Amazing! Everyone lived after an SUV fell from this section of the FDR Drive and onto a taxi cab -- and the cabby even walked away.
An SUV packed with seven passengers soared over a section of the FDR Drive at East 23rd Street and landed on a yellow cab on the road below – and everyone, including the lucky cabby, survived.
"I saw the SUV flying sideways ready to flip on the cab below," said eyewitness Gwendolyn London Jones, who watched helplessly from her nearby job.
"I heard everyone screaming, ‘Oh my god. Oh my god," she recalled. "I was in shock. Even I was screaming, ‘Oh my god.’"
It was just after 3 a.m. when Land Rover driver Eric Bryant, 38, of Manhattan, lost control, hit a guardrail and went flying off the roadway. After a death-defying dive, the truck landed about 20 feet below on a taxi.
Miraculously, 23-year-old Atif Raza walked out of his yellow Crown Victoria unscathed.
Raza, with seven-months on the job, had just dropped off a passenger on 92nd Street and was cruising downtown during his overnight shift, he said.
All of a sudden the car hailed from the heavens.
"It felt like an earthquake," he said.
The impact thrust his body towards the windshield and the roof caved in. "I didn’t know what it was," the still-shaken driver said.
He stood in shock, looking at the other injured passengers.
"I’m happy to be alive. I’m getting a second chance," he said, after coming home with some pain, and scratches on his right hand.
The Muslim cabby said he’d been slacking off on his prayers. "I’m really going to be going to the mosque now," he said.
But, the Pakistani driver, whose been in New York for three years, doesn’t know if he’ll drive the city’s iconic ride again. The Brooklyn resident said it was traumatizing to get into a car after being released from the hospital hours after the crash.
"When I sat in the car I felt uncomfortable. I was scared," he said.
At the scene of the accident London Jones was amazed that he walked out of the cab, and said the other seven’s injuries were more severe.
"There were two people in the front seat and they were saying, ‘Get me out of here! Help, help," she said. "The roof was crushing their heads."
A woman then emerged from the vehicle, and looked toward London Jones, a security guard at a local pool.
"Miss, can you tell me what happened?" she said
"She wasn’t bleeding. She didn’t have a scratch on her," London Jones said. "She was walking around looking for something on the ground, she was disoriented."
Then a bleeding female passenger exited the car, while a third woman moaned for help in the backseat.
A Good Samaritan, whose car broke down nearby, rushed to her aid.
"I tugged at her seatbelt and dragged her out of the window," said Brian Duncan.
Another man was also restrained by the harness. "The seatbelt was crushing him.

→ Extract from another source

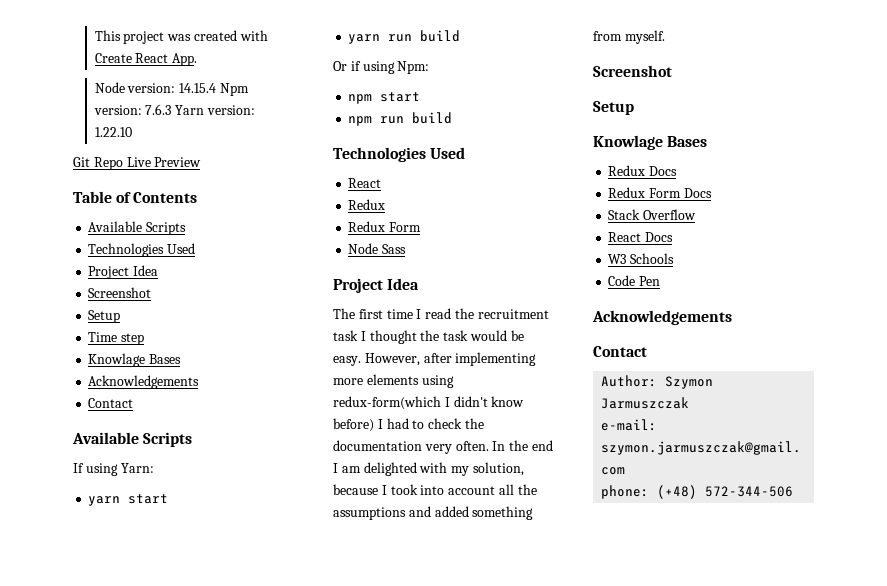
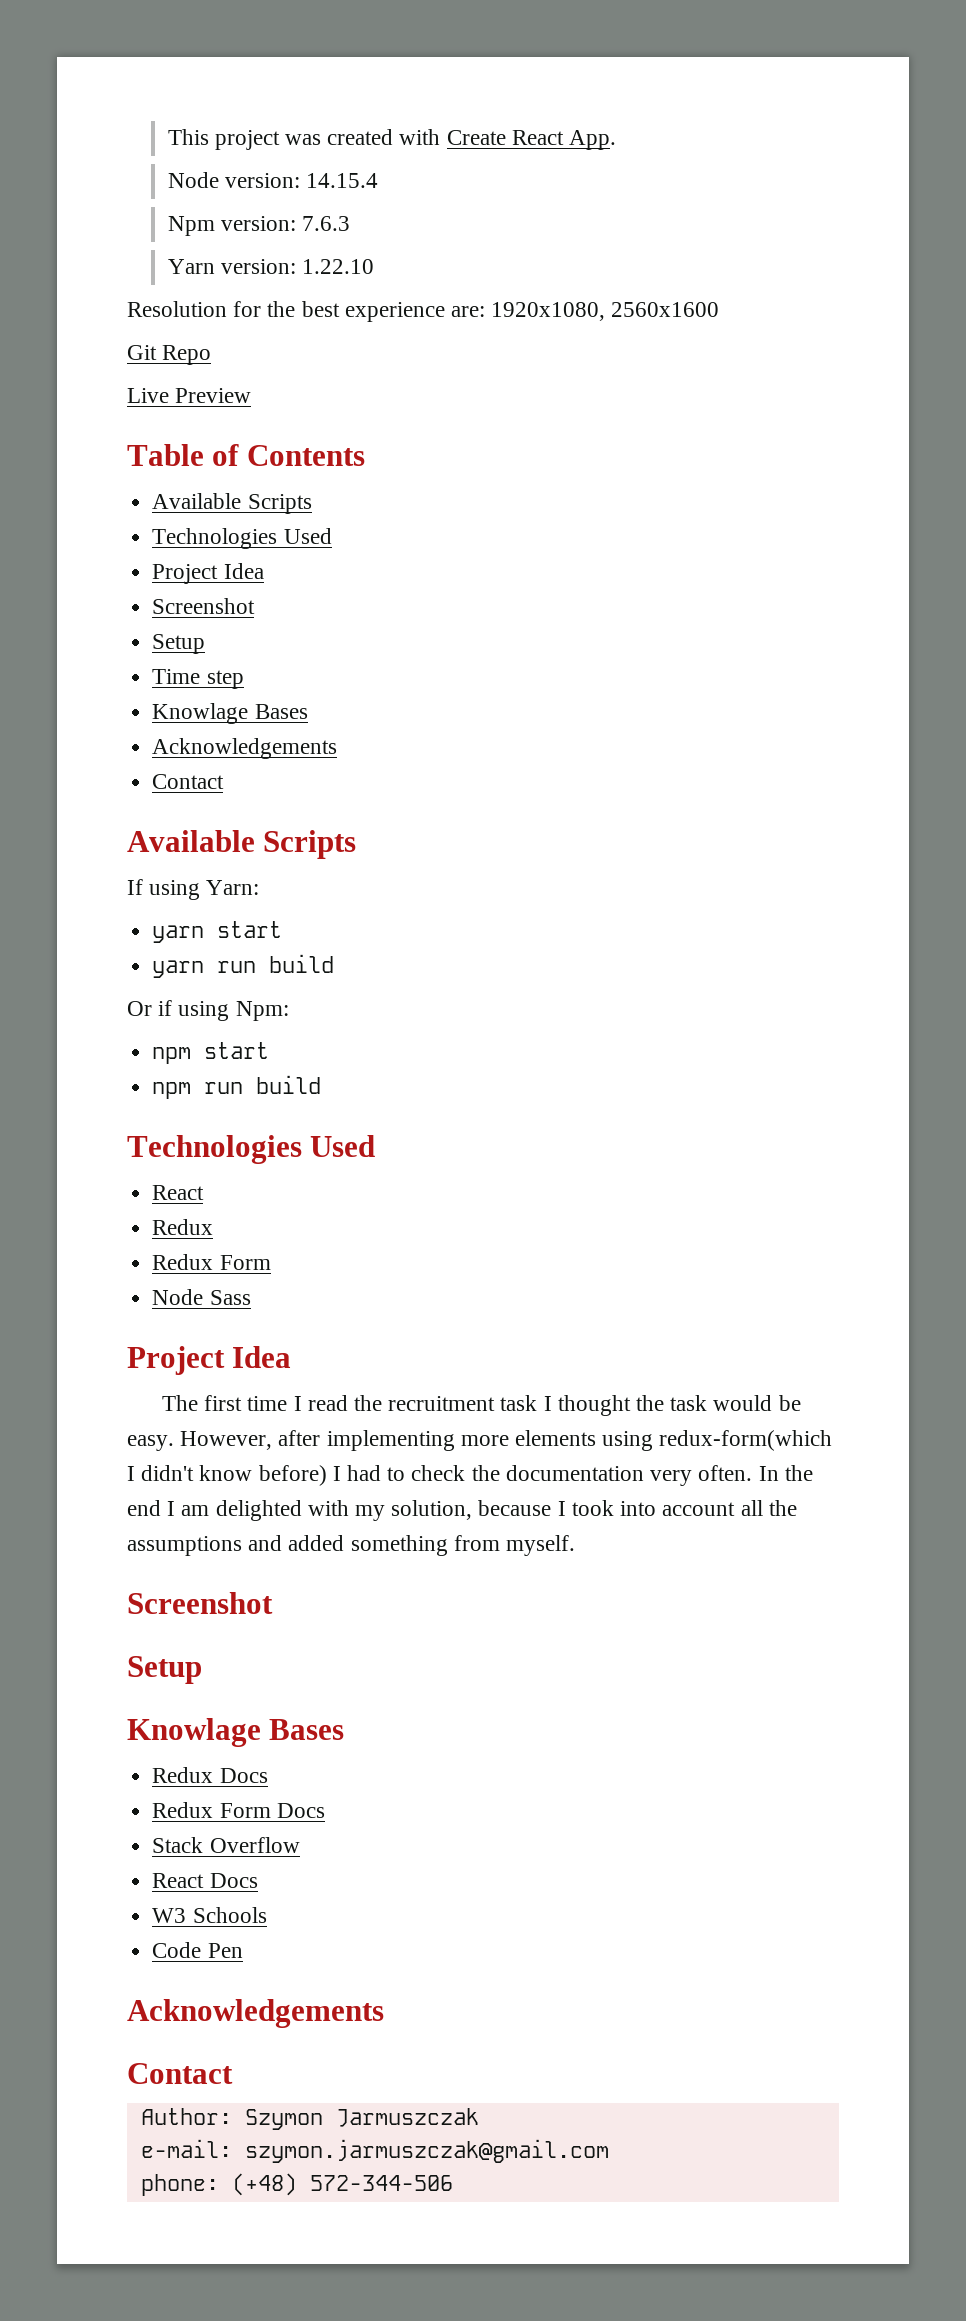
(217, 88) none -> (378, 180) //
(172, 109) none -> (350, 223) //
(132, 132) none -> [127,301,720,322] // Resolution for the best experience are: 1920x1080, 2560x1600
(123, 163) none -> (212, 355) //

There was nothing I could do for him because I didn’t have a knife," Duncan said.
All eight were rushed to Bellevue Hospital, and two were listed in critical condition. No charges were filed, and the driver passed a Breathalyzer test, police said.
The driver lost an ear and another woman had her leg amputated, according to his family.
Bryant was semi-unconscious when Duncan approached him and chatted him up to keep him awake. "My name is Eric," he told the do-gooder. "Where’s my wife? Where’s my wife?"
The cab cushioned the car’s amazing plummet.
"What’s really incredible is that all the people were alive," Duncan said. "If the cab wasn’t there they would be dead by now."